#### Given information
********
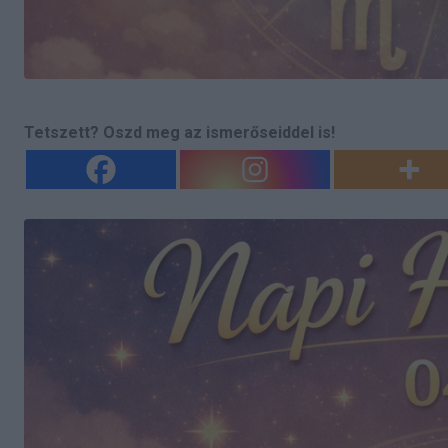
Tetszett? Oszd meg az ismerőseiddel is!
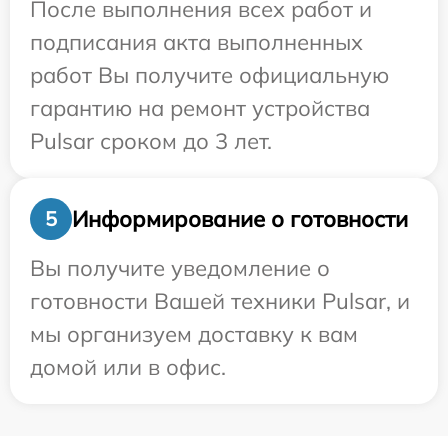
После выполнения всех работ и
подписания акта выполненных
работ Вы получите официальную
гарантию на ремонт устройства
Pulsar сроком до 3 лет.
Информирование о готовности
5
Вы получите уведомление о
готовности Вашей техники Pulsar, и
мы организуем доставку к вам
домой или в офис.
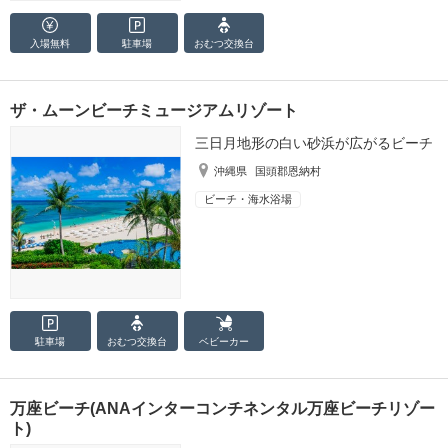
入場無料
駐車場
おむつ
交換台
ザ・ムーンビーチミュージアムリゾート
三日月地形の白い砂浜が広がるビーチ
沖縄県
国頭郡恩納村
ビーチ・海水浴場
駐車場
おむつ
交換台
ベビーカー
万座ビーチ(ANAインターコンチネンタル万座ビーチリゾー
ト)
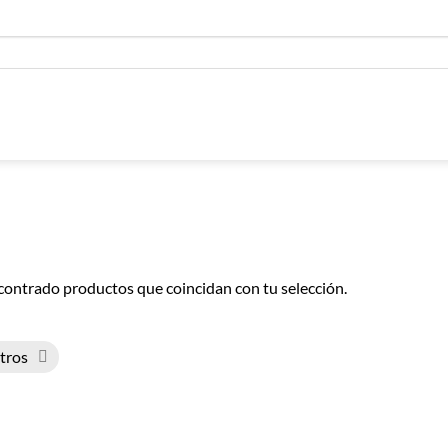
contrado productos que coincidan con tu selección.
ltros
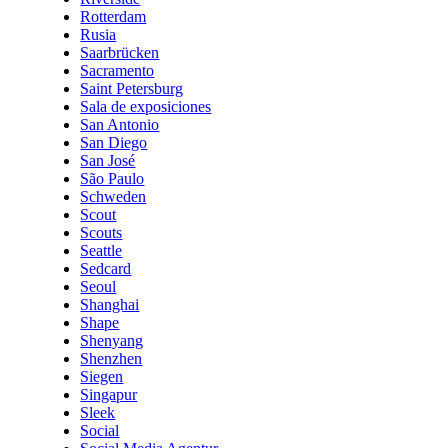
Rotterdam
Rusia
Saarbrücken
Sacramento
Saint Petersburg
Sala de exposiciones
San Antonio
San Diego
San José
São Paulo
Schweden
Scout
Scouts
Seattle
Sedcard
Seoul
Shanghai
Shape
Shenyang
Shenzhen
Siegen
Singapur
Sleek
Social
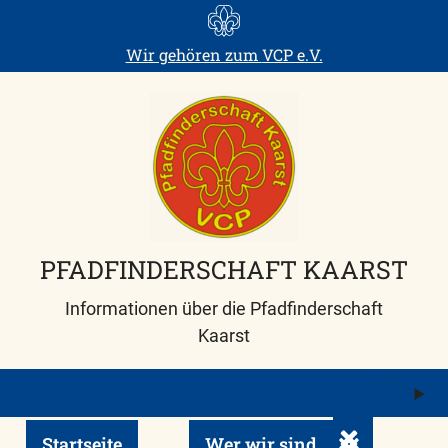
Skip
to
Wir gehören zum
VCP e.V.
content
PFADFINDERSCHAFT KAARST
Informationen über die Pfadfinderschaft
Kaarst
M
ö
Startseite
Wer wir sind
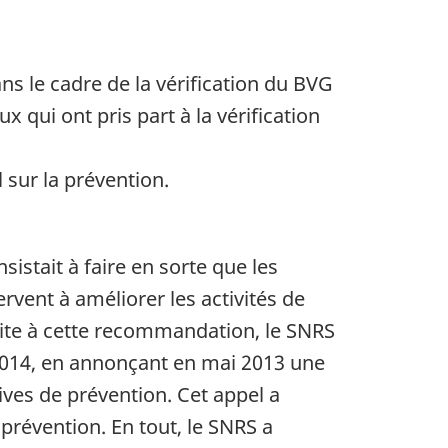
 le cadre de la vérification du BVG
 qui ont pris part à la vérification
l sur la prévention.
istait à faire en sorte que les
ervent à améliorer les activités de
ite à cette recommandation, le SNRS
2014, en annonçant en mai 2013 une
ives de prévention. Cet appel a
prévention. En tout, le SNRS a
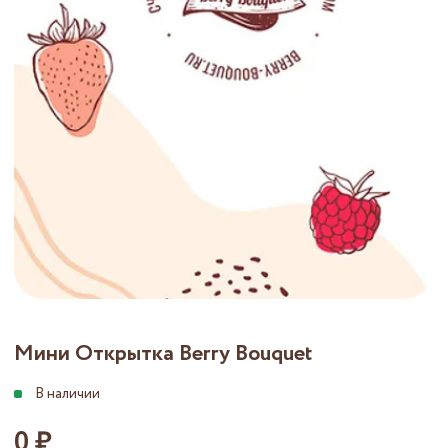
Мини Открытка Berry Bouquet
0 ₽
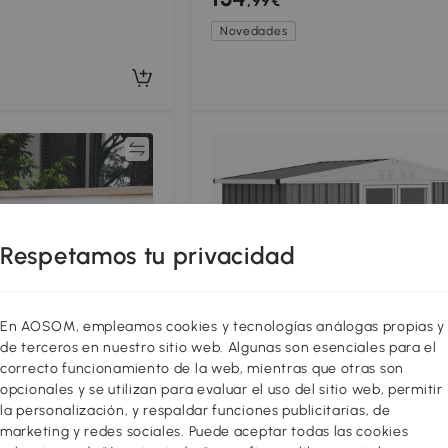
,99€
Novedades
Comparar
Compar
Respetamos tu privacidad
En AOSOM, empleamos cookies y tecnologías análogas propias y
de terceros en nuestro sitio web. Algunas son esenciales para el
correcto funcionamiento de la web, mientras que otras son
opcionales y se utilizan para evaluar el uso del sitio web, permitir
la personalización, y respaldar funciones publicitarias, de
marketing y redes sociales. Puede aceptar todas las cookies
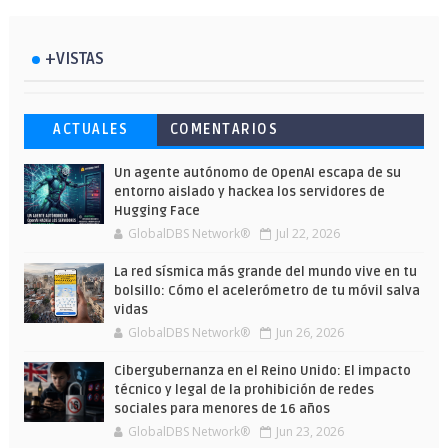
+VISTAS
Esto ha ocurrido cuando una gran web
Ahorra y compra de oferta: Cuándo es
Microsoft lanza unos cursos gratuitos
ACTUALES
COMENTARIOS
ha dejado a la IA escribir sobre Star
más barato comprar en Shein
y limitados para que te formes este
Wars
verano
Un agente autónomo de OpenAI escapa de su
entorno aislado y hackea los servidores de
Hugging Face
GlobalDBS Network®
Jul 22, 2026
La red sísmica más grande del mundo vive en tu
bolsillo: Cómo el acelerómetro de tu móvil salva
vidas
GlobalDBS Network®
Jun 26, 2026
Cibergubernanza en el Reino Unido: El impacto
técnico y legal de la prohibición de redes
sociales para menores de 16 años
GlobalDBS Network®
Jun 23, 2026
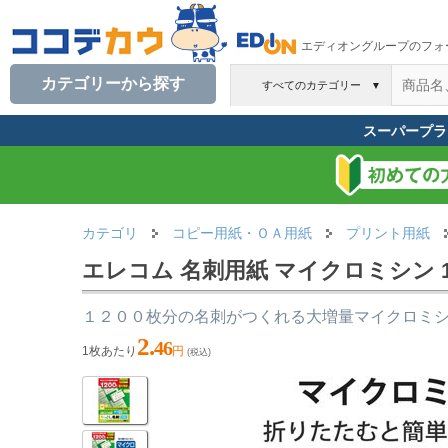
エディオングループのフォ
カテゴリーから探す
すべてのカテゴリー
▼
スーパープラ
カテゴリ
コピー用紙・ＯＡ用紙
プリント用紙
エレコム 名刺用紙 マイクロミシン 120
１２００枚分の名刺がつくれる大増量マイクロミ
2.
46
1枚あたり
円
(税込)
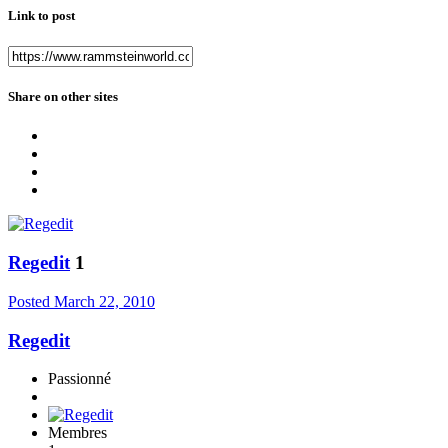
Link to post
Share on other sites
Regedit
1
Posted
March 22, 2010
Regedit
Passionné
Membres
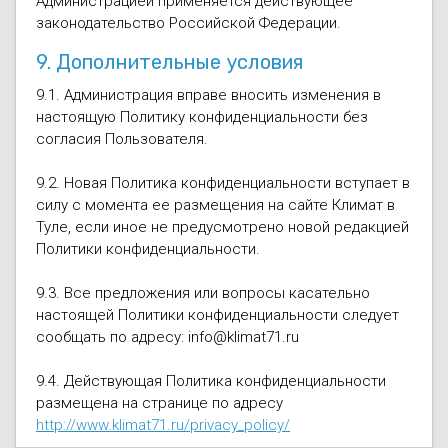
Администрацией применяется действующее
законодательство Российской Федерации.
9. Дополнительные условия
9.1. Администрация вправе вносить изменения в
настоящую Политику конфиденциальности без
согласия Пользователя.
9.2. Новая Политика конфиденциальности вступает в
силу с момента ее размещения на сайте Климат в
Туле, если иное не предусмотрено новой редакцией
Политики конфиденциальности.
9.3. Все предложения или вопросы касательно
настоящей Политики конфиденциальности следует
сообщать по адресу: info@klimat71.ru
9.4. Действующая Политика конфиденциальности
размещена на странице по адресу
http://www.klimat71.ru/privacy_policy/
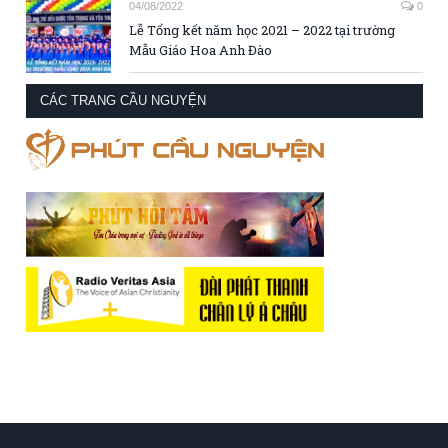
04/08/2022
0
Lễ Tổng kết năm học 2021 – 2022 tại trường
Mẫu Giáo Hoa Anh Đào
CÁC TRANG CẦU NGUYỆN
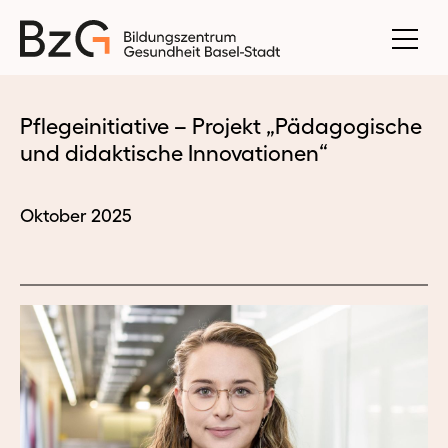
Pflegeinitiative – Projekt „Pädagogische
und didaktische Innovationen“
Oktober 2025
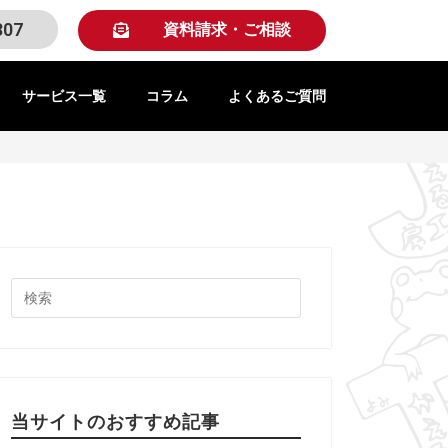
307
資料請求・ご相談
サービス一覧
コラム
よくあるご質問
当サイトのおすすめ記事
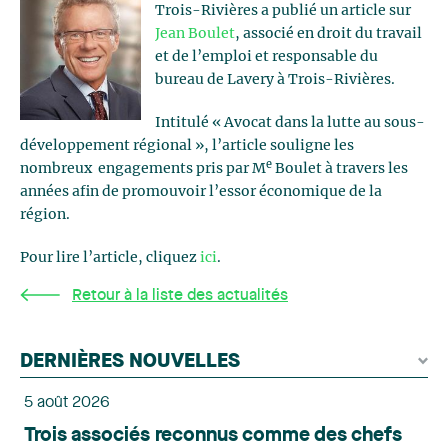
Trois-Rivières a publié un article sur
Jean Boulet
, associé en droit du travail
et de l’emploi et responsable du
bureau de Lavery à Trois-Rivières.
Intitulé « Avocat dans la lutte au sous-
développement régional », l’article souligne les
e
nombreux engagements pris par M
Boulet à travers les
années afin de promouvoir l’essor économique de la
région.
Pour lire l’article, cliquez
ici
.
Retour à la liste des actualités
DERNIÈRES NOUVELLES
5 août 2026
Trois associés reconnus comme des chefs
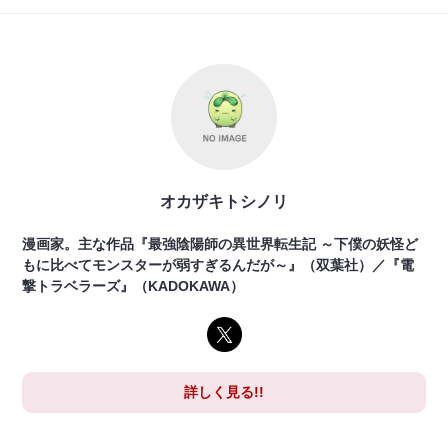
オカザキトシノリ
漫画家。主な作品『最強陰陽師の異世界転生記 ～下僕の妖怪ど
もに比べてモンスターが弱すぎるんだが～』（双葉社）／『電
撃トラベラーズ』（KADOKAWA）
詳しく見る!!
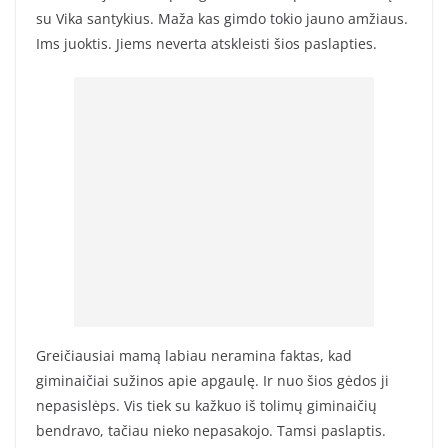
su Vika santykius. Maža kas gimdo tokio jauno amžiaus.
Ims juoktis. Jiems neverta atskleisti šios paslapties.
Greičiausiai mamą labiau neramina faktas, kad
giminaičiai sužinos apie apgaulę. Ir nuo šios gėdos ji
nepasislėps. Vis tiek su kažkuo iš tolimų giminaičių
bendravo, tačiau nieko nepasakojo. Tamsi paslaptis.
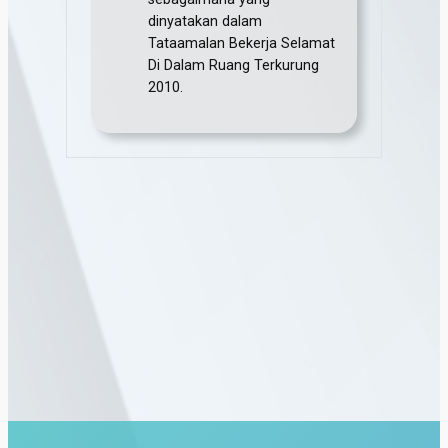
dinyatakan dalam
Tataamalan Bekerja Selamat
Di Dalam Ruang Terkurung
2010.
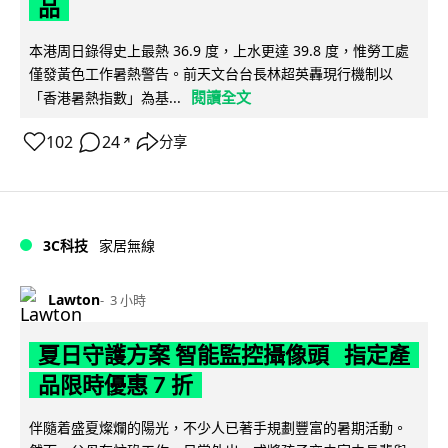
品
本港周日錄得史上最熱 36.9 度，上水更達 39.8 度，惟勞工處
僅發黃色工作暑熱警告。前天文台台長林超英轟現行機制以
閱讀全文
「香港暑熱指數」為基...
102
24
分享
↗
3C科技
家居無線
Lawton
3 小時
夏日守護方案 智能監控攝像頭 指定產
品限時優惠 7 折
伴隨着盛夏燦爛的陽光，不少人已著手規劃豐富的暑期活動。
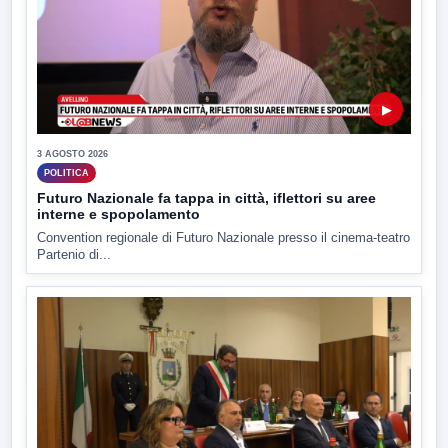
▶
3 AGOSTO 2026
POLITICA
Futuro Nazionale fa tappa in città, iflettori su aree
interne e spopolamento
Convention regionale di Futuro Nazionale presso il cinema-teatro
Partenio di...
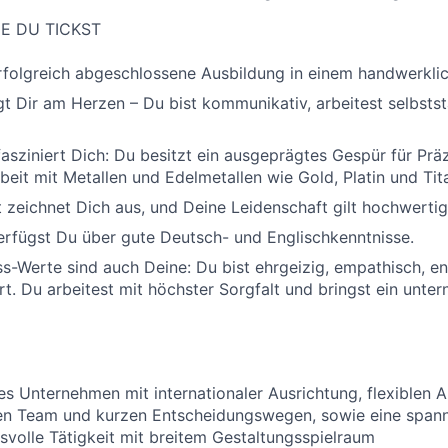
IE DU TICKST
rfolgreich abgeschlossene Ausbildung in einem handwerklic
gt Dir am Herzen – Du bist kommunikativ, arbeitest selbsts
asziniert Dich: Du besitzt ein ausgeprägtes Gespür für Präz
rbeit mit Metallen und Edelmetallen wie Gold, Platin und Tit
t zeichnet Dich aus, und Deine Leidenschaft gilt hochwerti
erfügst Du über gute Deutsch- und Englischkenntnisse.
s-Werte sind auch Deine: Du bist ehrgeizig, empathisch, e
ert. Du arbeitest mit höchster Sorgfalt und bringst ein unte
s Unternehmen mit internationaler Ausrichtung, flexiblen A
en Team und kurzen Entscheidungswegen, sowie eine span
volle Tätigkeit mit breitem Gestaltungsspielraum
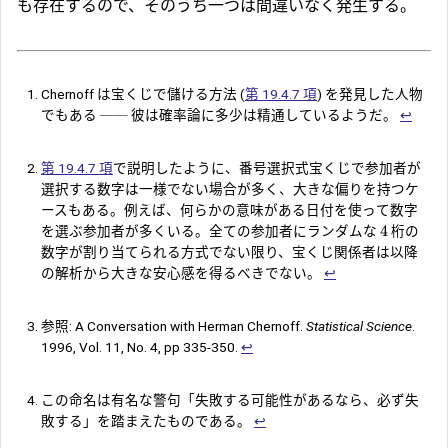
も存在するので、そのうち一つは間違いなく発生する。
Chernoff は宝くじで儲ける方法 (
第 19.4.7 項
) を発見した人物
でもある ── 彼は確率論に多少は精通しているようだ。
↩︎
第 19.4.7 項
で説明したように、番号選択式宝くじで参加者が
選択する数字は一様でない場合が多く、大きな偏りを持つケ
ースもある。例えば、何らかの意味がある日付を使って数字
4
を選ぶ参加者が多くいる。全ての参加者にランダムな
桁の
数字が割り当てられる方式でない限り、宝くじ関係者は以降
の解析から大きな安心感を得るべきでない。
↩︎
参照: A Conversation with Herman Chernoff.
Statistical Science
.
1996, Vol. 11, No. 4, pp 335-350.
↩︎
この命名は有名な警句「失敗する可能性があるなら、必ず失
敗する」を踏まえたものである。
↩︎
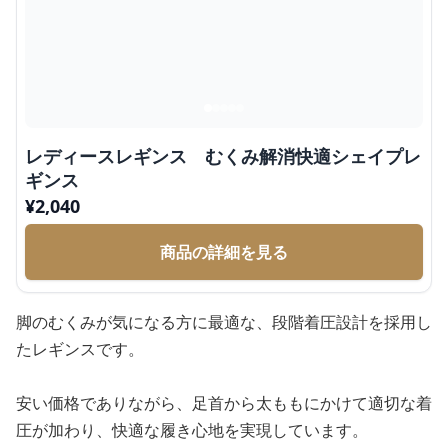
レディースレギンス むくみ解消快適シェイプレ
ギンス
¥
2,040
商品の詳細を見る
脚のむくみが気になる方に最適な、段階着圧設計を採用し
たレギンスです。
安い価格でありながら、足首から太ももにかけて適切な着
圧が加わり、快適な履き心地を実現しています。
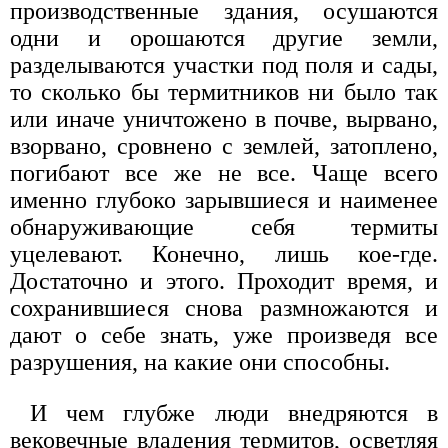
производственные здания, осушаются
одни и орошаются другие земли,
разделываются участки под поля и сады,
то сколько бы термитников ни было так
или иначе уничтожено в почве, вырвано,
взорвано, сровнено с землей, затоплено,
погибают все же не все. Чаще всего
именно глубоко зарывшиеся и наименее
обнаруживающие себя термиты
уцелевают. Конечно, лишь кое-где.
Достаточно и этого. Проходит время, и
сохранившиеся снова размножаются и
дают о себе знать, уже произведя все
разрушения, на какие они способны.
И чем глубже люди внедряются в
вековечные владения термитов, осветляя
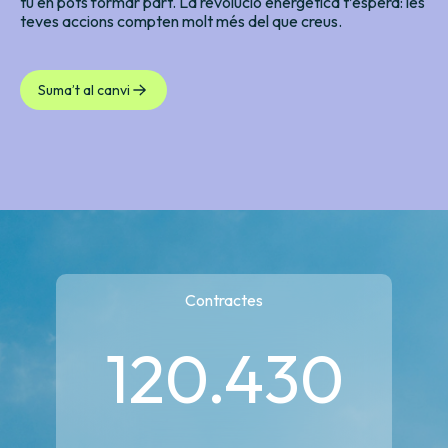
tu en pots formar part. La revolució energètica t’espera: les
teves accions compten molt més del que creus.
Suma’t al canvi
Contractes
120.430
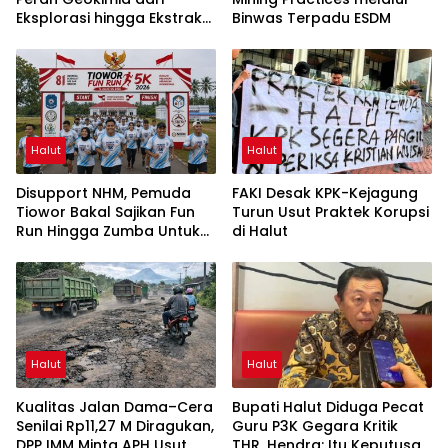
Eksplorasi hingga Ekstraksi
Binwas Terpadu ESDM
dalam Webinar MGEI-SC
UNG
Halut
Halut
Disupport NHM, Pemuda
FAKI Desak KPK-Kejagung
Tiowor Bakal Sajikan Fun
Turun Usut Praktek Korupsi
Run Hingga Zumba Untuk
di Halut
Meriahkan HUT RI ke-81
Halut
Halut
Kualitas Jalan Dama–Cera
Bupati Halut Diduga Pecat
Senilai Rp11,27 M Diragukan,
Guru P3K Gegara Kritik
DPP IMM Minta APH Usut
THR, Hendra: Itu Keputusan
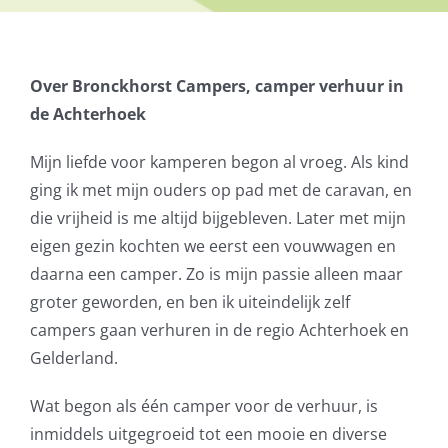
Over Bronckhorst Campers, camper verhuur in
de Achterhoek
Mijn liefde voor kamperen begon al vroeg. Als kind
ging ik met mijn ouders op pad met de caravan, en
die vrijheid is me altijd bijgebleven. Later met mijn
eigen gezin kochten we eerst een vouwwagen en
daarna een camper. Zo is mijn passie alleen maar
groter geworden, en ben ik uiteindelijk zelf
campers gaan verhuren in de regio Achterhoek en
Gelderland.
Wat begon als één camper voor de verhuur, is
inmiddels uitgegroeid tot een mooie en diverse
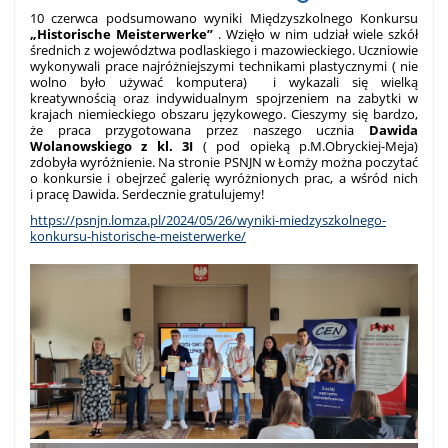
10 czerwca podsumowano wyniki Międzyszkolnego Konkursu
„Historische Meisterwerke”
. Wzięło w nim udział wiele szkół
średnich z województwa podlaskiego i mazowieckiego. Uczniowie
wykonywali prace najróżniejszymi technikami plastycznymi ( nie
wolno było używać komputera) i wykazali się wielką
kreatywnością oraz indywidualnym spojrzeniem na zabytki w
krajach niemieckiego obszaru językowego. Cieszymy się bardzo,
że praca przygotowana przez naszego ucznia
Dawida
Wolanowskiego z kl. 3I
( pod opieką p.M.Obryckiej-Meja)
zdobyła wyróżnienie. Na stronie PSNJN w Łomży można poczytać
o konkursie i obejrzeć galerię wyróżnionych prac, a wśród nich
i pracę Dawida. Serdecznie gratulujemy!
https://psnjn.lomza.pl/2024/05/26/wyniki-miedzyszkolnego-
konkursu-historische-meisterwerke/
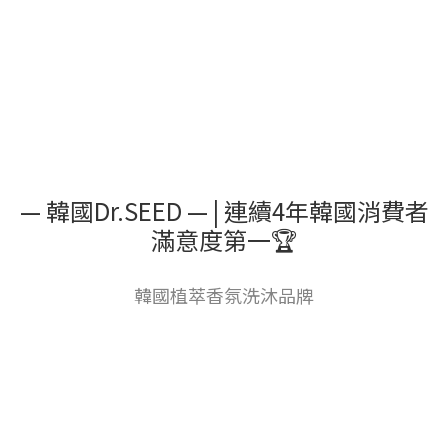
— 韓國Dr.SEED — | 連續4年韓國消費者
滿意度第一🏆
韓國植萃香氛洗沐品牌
********
#### Problem statement
Above is the material; set down exactly its lines from the one containing "Greičiausiai mamą labiau neramina faktas, kad" down to the one containing "本港周日錄得史上最熱 36.9 度，上水更達 39.8 度，惟勞工處", both included, leaving out any pictures.

#### Exercise result
Greičiausiai mamą labiau neramina faktas, kad
giminaičiai sužinos apie apgaulę. Ir nuo šios gėdos ji
nepasislėps. Vis tiek su kažkuo iš tolimų giminaičių
bendravo, tačiau nieko nepasakojo. Tamsi paslaptis.
dinyatakan dalam
Tataamalan Bekerja Selamat
Di Dalam Ruang Terkurung
2010.
品
本港周日錄得史上最熱 36.9 度，上水更達 39.8 度，惟勞工處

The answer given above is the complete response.